DIRECTIONS FOR THIS TASK | Identify each line in the material below that contains the string "right" and copy those lines out in full. Matches must have the same case.

MATERIAL PROVIDED |

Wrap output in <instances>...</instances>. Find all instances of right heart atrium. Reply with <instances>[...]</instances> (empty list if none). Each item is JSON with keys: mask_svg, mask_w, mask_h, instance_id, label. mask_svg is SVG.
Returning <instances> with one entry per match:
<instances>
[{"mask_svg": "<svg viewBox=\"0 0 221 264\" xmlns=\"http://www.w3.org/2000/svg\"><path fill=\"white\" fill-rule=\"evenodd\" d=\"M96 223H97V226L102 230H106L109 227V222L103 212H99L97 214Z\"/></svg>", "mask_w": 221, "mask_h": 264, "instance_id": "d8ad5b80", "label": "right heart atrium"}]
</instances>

EXPECTED OUTPUT |
Wrap output in <instances>...</instances>. Find all instances of right heart atrium. Reply with <instances>[...]</instances> (empty list if none). Each item is JSON with keys: mask_svg, mask_w, mask_h, instance_id, label. mask_svg is SVG.
[{"mask_svg": "<svg viewBox=\"0 0 221 264\" xmlns=\"http://www.w3.org/2000/svg\"><path fill=\"white\" fill-rule=\"evenodd\" d=\"M96 223H97V226L102 230H106L109 227V222L103 212H99L97 214Z\"/></svg>", "mask_w": 221, "mask_h": 264, "instance_id": "d8ad5b80", "label": "right heart atrium"}]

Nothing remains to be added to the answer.